Haustiere in Wohnungen

Tierhaltung: Wenn Bellen und Schnurren den Ton angeben

Ein Thema, welches wohl immer zum Streit führt: Darf das geliebte Haustier bleiben oder nicht? Und hat der Vermieter überhaupt ein Recht, dagegen etwas zu sagen?

Ob der beste Freund des Menschen, die verschmuste Katze oder doch die Python: Eine Wohnung wird erst ein Zuhause, wenn auch ein Tier dort lebt. Diesen Gedanke haben viele Mieter, doch einige Vermieter sehen das ganz anders. Das führt oftmals zum emotionalen Streit zwischen den beiden Parteien und endet meist vor Gericht. 

Was ist also erlaubt, was nicht?  

Grundsätzlich: Wenn nichts im Vertrag steht, kann der Vermieter auch nicht mitsprechen. Will der Vermieter die Haustiere komplett verbieten, durch eine so genannte absolute Verbotsklausel, ist dies auch ungültig. Aber dennoch muss der Mieter ein paar Regeln beachten, bevor er sich ein Hautier zulegt.

Im Vertrag kann es einen Erlaubnisvorbehalt geben. In diesem ist geregelt, dass bei „tierischem Familienzuwachs“ der Vermieter vorher benachrichtigt werden muss.

Hierbei ist aber auf die genaue Formulierung dieses Zusatzes zu achten. Es gibt einen Unterschied, ob der Mieter nach Erlaubnis fragen oder ob er nur informieren muss.

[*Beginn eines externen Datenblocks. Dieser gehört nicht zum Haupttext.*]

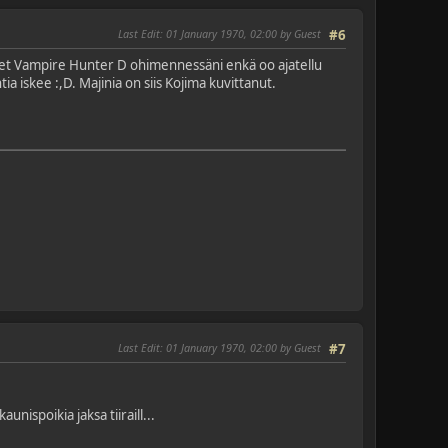
Last Edit
: 01 January 1970, 02:00 by Guest
#6
nu et Vampire Hunter D ohimennessäni enkä oo ajatellu
a iskee :,D. Majinia on siis Kojima kuvittanut.
Last Edit
: 01 January 1970, 02:00 by Guest
#7
unispoikia jaksa tiiraill...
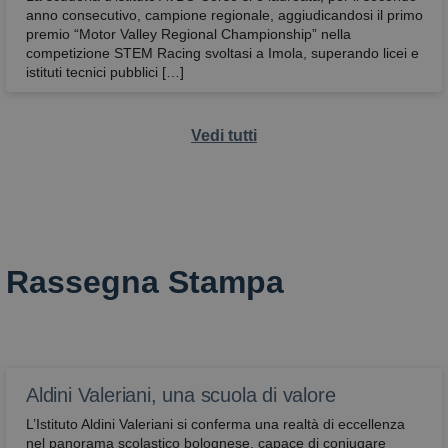
anno consecutivo, campione regionale, aggiudicandosi il primo
premio “Motor Valley Regional Championship” nella
competizione STEM Racing svoltasi a Imola, superando licei e
istituti tecnici pubblici […]
Vedi tutti
Rassegna Stampa
Aldini Valeriani, una scuola di valore
L’Istituto Aldini Valeriani si conferma una realtà di eccellenza
nel panorama scolastico bolognese, capace di coniugare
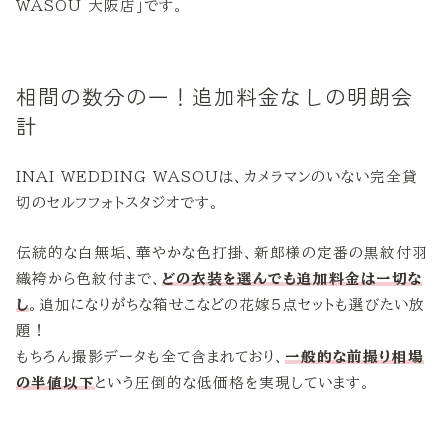
WASOU 大阪店」です。
相間の数分の一！追加料金なしの明朗会
計
INAI WEDDING WASOUは、カメラマンのいない完全貸
切のセルフフォトスタジオです。
伝統的な白無垢、華やかな色打掛、新郎様の定番の黒紋付羽
織袴から色紋付まで、
どの衣装を選んでも追加料金は一切な
し
。追加になりがちな箱せこなどの花嫁５点セットも選びたい放
題！
もちろん撮影データも全て含まれており、
一般的な前撮り相場
の半値以下
という圧倒的な低価格を実現しています。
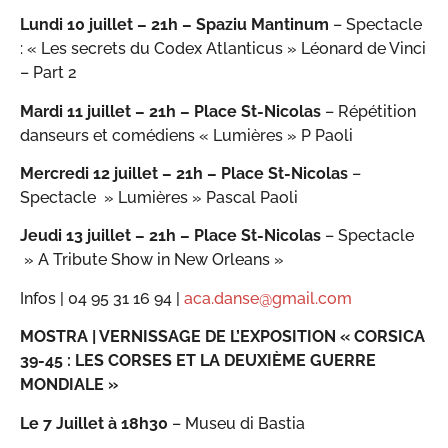
Lundi 10 juillet – 21h – Spaziu Mantinum
– Spectacle
: « Les secrets du Codex Atlanticus » Léonard de Vinci
– Part 2
Mardi 11 juillet – 21h – Place St-Nicolas
– Répétition
danseurs et comédiens « Lumières » P Paoli
Mercredi 12 juillet – 21h – Place St-Nicolas
–
Spectacle » Lumières » Pascal Paoli
Jeudi 13 juillet – 21h – Place St-Nicolas
– Spectacle
» A Tribute Show in New Orleans »
Infos | 04 95 31 16 94 |
aca.danse@gmail.com
MOSTRA | VERNISSAGE DE L’EXPOSITION « CORSICA
39-45 : LES CORSES ET LA DEUXIÈME GUERRE
MONDIALE »
Le 7 Juillet à 18h30
– Museu di Bastia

Informieren oder um Erlaubnis fragen?

Lehnt nun der Vermieter das Haustier ab, muss er einen wichtigen Grund für seine Entscheidung angeben. Dieser könnte zum Beispiel die Schädigung der Wohnung, Belästigung weiterer Mieter oder auch eine gefährliche Hunderasse sein. Stellt sich zu einem späteren Zeitpunkt einer dieser Gründe heraus, kann der Vermieter seineErlaubnis widerrufen und der Mieter muss sein Tier hergeben. Handelt es sich allerdings nicht um eine Kampfhund-Rasse und andere Mieter haben schon einen Hund, kann der Vermieter das wiederum nicht verbieten - hier gilt für alle die Gleichberechtigung (auch bei anderen Haustieren). 

Bei exotische oder ekelerregende Tiere wie Vogelspinnen, Schlangen oder andere Reptilen muss der Vermieter vorher befragt werden!

Wollen Mieter sich aber Kleintiere wie Hamster, Zierfische oder Kaninchen zulegen, muss nichts gesagt werden.

Das Fazit: Für alle Beteiligten ist es am einfachsten, wenn vor Einzug das Thema Tierhaltung geklärt wird, damit im Nachhinein das Mietverhältnis nicht zerstört wird.